%%
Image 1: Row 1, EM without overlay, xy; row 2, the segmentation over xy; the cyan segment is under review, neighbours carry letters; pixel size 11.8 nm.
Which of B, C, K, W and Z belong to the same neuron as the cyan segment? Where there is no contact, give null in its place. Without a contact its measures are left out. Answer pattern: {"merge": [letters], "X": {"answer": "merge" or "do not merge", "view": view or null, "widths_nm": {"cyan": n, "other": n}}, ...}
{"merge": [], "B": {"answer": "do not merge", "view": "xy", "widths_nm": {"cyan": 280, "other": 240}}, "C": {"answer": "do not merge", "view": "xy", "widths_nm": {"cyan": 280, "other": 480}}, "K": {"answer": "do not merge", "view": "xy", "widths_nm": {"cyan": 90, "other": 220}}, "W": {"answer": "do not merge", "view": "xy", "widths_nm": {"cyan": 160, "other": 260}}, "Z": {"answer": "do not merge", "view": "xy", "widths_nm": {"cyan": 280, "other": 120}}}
%%
%%
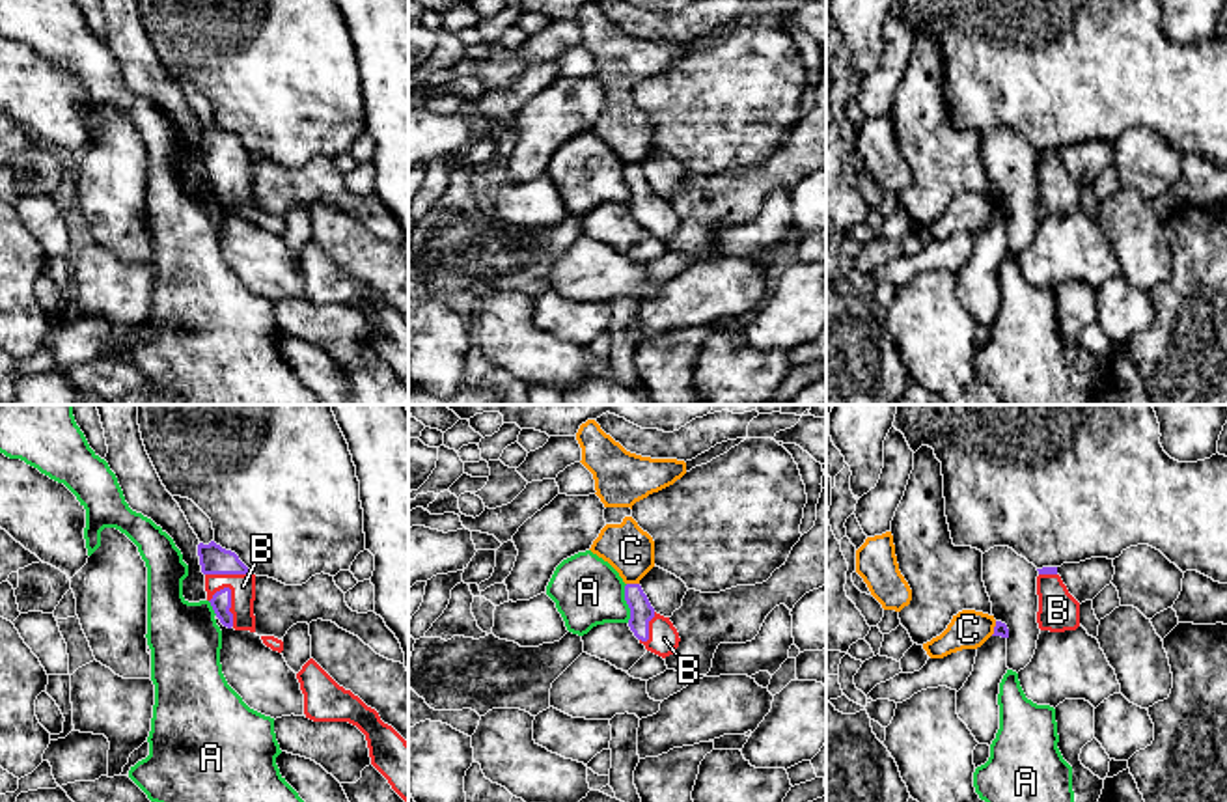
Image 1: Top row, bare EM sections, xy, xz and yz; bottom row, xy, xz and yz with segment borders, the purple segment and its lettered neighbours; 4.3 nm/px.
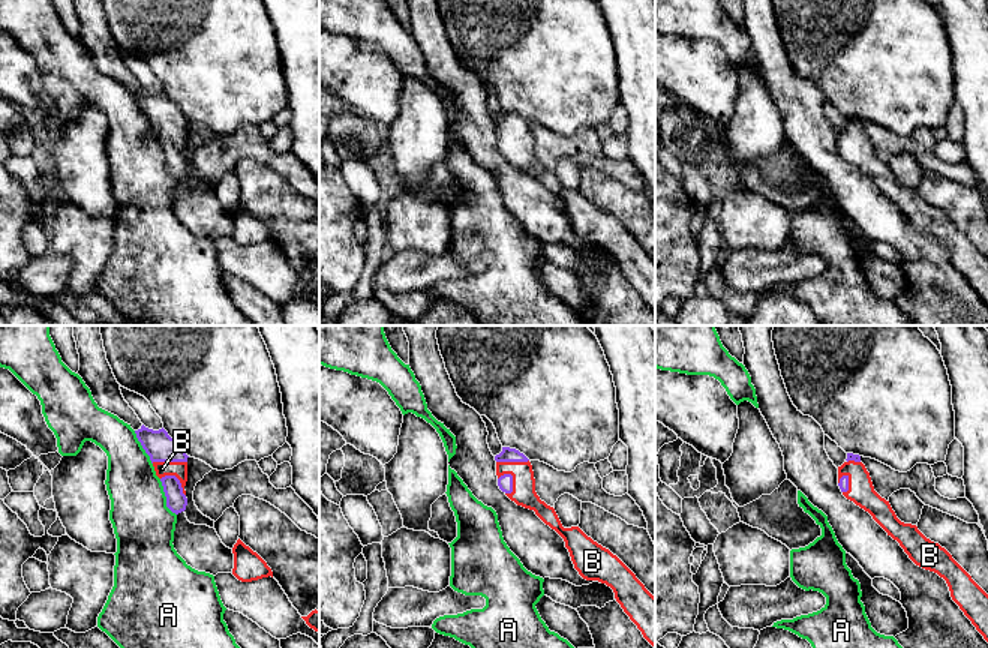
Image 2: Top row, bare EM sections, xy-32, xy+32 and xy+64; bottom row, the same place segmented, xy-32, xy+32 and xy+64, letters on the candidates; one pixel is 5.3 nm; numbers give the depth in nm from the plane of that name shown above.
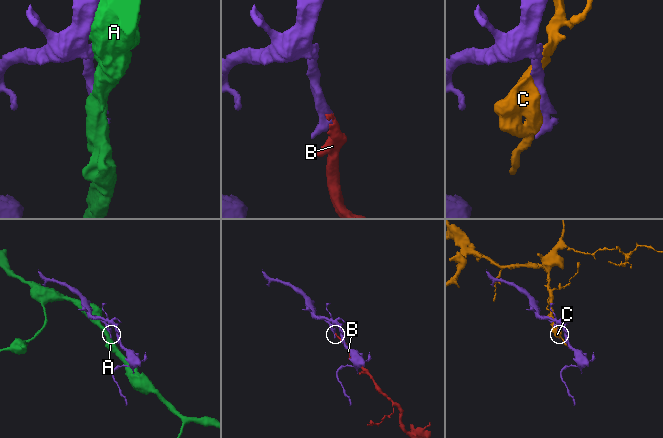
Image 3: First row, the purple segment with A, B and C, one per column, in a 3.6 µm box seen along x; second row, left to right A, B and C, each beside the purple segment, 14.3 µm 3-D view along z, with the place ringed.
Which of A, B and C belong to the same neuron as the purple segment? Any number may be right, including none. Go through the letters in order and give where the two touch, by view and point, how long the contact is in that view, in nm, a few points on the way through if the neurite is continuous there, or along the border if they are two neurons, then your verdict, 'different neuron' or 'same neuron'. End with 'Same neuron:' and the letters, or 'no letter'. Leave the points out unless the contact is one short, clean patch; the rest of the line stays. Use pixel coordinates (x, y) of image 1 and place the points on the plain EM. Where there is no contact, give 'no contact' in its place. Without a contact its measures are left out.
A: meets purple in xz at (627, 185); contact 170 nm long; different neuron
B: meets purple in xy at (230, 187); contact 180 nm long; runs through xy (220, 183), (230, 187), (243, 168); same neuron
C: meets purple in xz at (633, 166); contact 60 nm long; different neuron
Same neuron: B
%%
#### AIM OF THE EXERCISE:
From the data above, retype only the lines starting with the line with "Image 1: Top" and going on through the line with "Image 3: First", exactly, leaving out the pictures.

#### SOLUTION BELOW:
Image 1: Top row, bare EM sections, xy, xz and yz; bottom row, xy, xz and yz with segment borders, the purple segment and its lettered neighbours; 4.3 nm/px.
Image 2: Top row, bare EM sections, xy-32, xy+32 and xy+64; bottom row, the same place segmented, xy-32, xy+32 and xy+64, letters on the candidates; one pixel is 5.3 nm; numbers give the depth in nm from the plane of that name shown above.
Image 3: First row, the purple segment with A, B and C, one per column, in a 3.6 µm box seen along x; second row, left to right A, B and C, each beside the purple segment, 14.3 µm 3-D view along z, with the place ringed.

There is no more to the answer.